Oklahoma State University-Stillwater
- Established: 1937
- Program Coordinator: Virginia Charter
- Administrative staff: 9
- Students: 500+
- Location: Stillwater, Oklahoma, USA
- Website: https://ceat.okstate.edu/det/fpset/

= Oklahoma State University School of Fire Protection and Safety =

The School of Fire Protection and Safety at Oklahoma State University in Stillwater, Oklahoma has been home to one of the few fire protection programs in North America since its creation in 1937.

The founders of the program saw a need to train personnel in the field of fire protection. Filling that need over the years lead to the creation of: The School of Fire Protection, the publishing of the famous Oklahoma Redbooks and the creation of the International Fire Service Training Association (IFSTA) and Fire Protection Publications (FPP), the establishment of Oklahoma Fire Service Training (FST) and the International Fire Service Accreditation Congress (IFSAC) and the College of Engineering Architecture and Technology (CEAT) outreach extension program.

Together these entities form the fire and safety education program of Oklahoma State University, which has earned the status of, "Standard Quality in the Profession," in 2010 by James Shannon, President of NPFA, along with being dubbed a, "National treasure...its work is of great national importance," by Honorable Adair Wakefield Margo of the President's Committee on the Arts and Humanities.

==History==

In 1937 the then-named Oklahoma Agricultural and Mechanical College opened the Department of Firemanship Training with a two-year associate degree program. In the late 1940s the curriculum shifted toward industrial fire protection rather than municipal firefighting. In the 1960s the name of the program changed to Fire Protection. In 1973 it became a four-year bachelor's degree program, Fire Protection and Safety Engineering Technology.

### SET OF TASKS
- A) According to the Oklahoma State fire protection school text, what program did the Department of Firemanship Training open with in 1937?
- B) Resume the Oklahoma State fire protection school text above, going on from its last sentence.

[Stored data entries]

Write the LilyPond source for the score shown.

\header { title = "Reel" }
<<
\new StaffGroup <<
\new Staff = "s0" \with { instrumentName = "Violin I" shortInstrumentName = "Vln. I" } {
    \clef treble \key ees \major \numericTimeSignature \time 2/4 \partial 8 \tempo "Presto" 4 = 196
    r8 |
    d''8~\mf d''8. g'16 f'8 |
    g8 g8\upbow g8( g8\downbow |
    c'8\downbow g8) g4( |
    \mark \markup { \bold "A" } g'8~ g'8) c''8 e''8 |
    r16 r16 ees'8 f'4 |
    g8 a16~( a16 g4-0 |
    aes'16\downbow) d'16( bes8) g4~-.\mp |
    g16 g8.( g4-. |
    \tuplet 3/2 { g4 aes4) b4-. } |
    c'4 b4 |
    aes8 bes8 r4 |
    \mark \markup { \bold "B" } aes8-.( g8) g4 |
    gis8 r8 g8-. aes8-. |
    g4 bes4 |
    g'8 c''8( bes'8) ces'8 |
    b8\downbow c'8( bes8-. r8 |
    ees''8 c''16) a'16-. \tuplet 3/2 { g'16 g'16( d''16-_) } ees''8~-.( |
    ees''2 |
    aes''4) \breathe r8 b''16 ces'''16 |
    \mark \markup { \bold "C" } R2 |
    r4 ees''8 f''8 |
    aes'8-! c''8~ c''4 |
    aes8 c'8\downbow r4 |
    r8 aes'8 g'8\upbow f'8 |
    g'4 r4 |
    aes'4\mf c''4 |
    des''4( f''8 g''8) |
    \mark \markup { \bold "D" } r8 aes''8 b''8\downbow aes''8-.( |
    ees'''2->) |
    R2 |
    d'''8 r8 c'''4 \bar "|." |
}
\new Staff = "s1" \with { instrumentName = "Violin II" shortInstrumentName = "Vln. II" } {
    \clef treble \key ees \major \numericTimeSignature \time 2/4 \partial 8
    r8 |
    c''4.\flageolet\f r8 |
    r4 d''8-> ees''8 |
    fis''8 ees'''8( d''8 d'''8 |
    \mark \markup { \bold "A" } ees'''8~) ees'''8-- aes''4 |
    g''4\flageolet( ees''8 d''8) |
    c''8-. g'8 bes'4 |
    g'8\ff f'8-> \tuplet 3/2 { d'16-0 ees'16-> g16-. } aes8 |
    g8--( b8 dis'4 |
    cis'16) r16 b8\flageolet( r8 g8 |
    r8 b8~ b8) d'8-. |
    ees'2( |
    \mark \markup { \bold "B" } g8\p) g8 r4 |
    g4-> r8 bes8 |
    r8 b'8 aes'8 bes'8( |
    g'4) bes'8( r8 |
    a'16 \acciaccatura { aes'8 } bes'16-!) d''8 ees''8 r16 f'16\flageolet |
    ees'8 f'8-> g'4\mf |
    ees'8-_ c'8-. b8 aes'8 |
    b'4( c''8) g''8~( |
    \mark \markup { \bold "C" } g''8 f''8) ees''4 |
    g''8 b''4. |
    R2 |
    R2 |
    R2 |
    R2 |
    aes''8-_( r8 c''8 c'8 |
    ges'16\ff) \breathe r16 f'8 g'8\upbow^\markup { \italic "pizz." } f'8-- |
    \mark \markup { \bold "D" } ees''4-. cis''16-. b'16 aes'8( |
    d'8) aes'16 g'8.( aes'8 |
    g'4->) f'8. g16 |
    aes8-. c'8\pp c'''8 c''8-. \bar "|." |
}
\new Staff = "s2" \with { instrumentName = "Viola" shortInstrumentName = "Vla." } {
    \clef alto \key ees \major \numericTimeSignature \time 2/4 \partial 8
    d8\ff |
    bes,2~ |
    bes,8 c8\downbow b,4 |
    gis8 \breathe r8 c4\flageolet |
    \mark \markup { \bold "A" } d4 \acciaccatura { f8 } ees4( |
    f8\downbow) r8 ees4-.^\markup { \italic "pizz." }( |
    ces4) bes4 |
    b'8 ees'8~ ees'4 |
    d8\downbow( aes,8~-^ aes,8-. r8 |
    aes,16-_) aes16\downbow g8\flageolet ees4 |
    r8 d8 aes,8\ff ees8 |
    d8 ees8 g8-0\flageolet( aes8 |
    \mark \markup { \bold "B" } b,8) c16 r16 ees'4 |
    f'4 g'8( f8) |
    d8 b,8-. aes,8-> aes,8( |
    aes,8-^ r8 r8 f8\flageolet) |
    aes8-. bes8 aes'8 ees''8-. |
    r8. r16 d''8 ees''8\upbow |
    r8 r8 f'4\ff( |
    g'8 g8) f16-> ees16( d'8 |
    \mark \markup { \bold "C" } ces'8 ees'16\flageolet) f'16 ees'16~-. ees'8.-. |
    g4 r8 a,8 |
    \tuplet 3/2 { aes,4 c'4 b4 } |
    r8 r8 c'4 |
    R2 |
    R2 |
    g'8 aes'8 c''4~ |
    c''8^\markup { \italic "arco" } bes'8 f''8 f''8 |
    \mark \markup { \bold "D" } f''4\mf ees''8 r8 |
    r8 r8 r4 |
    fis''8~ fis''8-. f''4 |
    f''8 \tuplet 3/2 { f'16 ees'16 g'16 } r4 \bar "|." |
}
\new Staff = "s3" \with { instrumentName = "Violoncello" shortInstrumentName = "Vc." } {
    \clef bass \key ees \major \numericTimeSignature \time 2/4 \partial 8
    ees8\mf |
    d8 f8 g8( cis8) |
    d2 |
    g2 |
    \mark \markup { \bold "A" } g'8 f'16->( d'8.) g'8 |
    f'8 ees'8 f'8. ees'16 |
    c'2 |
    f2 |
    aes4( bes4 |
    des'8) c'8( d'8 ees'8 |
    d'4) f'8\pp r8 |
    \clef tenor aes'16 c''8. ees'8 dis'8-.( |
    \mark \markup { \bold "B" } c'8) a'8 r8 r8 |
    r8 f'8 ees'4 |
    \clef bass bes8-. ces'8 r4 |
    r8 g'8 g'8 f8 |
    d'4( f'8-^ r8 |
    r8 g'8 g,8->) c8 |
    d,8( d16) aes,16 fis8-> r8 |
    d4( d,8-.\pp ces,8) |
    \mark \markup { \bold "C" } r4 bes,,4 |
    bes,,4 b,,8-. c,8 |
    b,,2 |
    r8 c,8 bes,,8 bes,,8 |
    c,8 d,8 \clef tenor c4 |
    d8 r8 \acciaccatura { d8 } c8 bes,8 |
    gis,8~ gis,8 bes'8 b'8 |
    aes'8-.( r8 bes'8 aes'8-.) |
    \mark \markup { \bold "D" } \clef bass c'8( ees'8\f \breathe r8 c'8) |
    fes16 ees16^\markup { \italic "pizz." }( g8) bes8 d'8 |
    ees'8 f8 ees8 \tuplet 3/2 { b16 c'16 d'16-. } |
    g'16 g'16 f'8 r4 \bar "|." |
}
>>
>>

### LIST OF ANSWERS
- A) A two-year associate degree program.

- B)
==Outreach Programs==

===Oklahoma State University Fire Service Training===

Oklahoma Fire Service Training (OFST) is an extension/outreach unit of Oklahoma State University's College of Engineering, Architecture and Technology (CEAT). OFST has legislative mandate to train Oklahoma's emergency responder's, and provides Oklahoma emergency responders a broad spectrum of training ranging from the basic skills to more advanced specialized topics. This training occurs at the OFST Professional Skills Center located six miles west of Stillwater, Oklahoma and across the state of Oklahoma at any of the nine hundred plus Fire Departments.

OFST's long-standing commitment of service to Oklahoma paid and volunteer firefighters now extends to emergency responders outside of this traditional realm. In January 1997, OFST created the Industrial Section to serve emergency responders in commercial, industrial, institutional, and governmental entities. From Industrial fire brigade fundamentals, to more advanced topics in fire, rescue, incident management, industrial medic, hazardous materials and response to terrorism, OFST takes innovative market-oriented approaches to serve industry's emerging demands for first responder training.

The OFST Certification Section has achieved International Fire Service Accreditation Congress (IFSAC) accreditation in fifteen technical levels. IFSAC accredited certification gives reasonable assurance of the content and quality of the testing program offered by OFST.